**Задание A:** Перечислите все географические названия, которые встречаются в тексте воспоминаний.

**Исходный текст:**
И вот, в 2009 году, убитый смертью Нины и ошалев от пустоты большого дома, я стал пытаться при помощи компьютера избавиться от мрачного одиночества. Друзья постарались облегчить моё состояние и даже разыскали Нелин адрес, зная моё когдатошнее к ней, скажем, неравнодушие. Написал я ей извинительное письмо – с последней нашей встречи прошло ещё 30 лет – и ни звука! В июне пришёл ответ, где она тоже заизвинялась, рассказала о себе и попросила поделиться тем, что случалось со мной за все эти годы.
Сначала я стал писать о пятидесятых годах, о том, что попросила Нэля, послал ей, она похвалила, велела продолжать и спросила, не смогу ли я и про то, что было
Почитайте, если захотите. Это не биографические записки, не дневники, это просто застольная беседа двух соскучившихся вдовцов, вечер воспоминаний…
«С Нелечкой Венской мы знакомы аж с 1945 года…»
***
Часть 1. ПРО МАЛЬЧИКА
Малыш подобрался к кустам малины и, осторожно, чтобы не уколоться, опыт был уже приобретён, не впервой сюда подбирался, стал ягодки по одной срывать и на пальчики надевать, но только на четыре, таких больших ягод, чтобы надеть на большой пальчик ещё не попадалось. Это занятие продолжалось бы очень долго – малины было много и ссасывать ягоды с пальцев было так занятно – если бы не маленький кролик, что вчера привезли мальчику в подарок. Кошкин ошейничек оказался великоват, и крольчонок, почувствовав свободу, вмиг помчался вдоль кустов куда глаза глядят! Мальчик бросил своё занятие и понесся за ним. К счастью для обоих, щели между дощечками ограждения этого огорода были настолько узки, что проскользнуть не было никакой возможности.
Всё это происходит в посёлке Мельничный Ручей, что немного восточнее Питера. Называется это «мы выехали на дачу». Другие, побогаче, «снимают дачу» поюжней, в Малой Вишере например, но мама решает, где попроще, и молочко парное, и овощи свеженькие с огорода. Бабулю и мальчишку – на дачу, а сами свободны, гуляй не хочу! В выходные дни приезжают, вкусненькое из города привозят – праздник. Тут ещё маленькую девочку привезли, в капусте, сказали, нашли, будет малышу сестрёнка.

**Задание B:** Перенесите в таблицу Markdown со столбцами «Номер» и «Строка» тот фрагмент записей, который открывается строкой, содержащей «# Junos OS Release 21.2R1 and later», и закрывается строкой, содержащей «from jnpr.junos import Device», включая обе эти строки. Пустые строки в таблицу не включайте.

[Извлечённый текст страниц]
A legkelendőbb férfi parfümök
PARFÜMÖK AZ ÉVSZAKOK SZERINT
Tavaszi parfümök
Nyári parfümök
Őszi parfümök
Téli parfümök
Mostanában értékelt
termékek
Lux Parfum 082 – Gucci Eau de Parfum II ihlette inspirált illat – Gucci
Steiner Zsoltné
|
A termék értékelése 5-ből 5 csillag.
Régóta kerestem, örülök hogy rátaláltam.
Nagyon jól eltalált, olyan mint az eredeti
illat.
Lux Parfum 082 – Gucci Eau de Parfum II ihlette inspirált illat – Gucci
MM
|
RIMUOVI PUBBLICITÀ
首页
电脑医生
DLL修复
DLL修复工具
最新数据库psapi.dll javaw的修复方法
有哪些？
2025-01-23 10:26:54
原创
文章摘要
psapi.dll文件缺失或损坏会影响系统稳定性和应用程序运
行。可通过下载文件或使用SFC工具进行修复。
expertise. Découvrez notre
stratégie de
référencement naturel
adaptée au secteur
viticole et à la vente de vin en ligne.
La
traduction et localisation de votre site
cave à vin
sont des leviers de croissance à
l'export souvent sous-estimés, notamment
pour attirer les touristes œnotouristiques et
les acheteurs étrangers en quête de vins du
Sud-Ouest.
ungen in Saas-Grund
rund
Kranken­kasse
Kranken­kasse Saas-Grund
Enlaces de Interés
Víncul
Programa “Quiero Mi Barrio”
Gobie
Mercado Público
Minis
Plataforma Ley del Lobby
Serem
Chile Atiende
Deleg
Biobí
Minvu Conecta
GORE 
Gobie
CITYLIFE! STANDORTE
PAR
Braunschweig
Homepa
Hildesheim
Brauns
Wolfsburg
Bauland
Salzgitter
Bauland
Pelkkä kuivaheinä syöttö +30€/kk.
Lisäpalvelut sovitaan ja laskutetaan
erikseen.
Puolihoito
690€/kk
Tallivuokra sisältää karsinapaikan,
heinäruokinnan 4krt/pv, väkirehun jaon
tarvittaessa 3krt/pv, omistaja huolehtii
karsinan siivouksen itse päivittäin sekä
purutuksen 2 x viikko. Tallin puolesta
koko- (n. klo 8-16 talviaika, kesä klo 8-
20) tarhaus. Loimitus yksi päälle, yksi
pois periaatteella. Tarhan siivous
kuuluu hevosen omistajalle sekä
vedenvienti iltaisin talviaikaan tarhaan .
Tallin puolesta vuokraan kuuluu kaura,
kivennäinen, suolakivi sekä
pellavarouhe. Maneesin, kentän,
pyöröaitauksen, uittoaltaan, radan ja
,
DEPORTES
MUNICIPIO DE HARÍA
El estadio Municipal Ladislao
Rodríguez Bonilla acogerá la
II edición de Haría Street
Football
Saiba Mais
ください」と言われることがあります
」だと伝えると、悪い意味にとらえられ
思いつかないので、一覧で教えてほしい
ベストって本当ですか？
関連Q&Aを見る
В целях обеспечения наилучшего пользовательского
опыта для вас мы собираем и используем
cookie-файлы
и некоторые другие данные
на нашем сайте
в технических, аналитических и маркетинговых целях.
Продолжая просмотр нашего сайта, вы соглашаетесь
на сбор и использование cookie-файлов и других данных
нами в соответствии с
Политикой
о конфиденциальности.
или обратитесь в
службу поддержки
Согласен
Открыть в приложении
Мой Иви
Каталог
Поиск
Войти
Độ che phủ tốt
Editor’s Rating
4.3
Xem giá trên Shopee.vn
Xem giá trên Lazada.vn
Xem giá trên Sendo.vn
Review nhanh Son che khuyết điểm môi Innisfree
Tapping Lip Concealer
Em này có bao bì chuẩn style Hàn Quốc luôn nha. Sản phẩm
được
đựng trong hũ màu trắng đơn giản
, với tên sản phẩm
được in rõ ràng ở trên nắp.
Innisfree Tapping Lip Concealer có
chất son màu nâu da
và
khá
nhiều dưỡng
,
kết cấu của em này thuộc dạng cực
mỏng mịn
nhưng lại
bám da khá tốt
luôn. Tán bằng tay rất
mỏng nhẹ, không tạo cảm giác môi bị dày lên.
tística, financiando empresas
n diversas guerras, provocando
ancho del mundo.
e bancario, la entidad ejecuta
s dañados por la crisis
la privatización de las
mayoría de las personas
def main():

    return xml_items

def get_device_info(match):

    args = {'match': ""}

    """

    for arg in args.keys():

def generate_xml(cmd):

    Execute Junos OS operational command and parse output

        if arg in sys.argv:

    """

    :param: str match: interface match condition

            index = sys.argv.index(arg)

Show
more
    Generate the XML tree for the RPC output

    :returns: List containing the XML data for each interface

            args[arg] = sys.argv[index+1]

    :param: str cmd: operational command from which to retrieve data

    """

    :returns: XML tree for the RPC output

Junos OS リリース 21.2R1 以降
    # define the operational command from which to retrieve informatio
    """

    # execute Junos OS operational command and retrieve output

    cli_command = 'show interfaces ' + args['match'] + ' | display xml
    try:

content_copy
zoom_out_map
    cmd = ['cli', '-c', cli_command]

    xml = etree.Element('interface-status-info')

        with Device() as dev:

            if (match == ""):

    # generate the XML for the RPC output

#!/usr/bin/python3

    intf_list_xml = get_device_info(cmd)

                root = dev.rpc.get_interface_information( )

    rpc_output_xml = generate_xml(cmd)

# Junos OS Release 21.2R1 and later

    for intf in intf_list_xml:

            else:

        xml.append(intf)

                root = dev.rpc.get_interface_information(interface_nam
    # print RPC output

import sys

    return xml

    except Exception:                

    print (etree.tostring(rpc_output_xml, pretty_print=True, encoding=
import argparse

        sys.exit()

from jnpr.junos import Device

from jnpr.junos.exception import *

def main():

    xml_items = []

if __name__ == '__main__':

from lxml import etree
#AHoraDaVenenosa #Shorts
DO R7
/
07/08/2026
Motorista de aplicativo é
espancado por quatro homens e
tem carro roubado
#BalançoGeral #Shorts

**Результат A:** Мельничный Ручей, Питер, Малая Вишера.

**Результат B:**
| Номер | Строка |
|---|---|
| 1 | # Junos OS Release 21.2R1 and later |
| 2 |     for intf in intf_list_xml: |
| 3 |             else: |
| 4 |         xml.append(intf) |
| 5 |                 root = dev.rpc.get_interface_information(interface_nam |
| 6 |     # print RPC output |
| 7 | import sys |
| 8 |     return xml |
| 9 |     except Exception:                 |
| 10 |     print (etree.tostring(rpc_output_xml, pretty_print=True, encoding= |
| 11 | import argparse |
| 12 |         sys.exit() |
| 13 | from jnpr.junos import Device |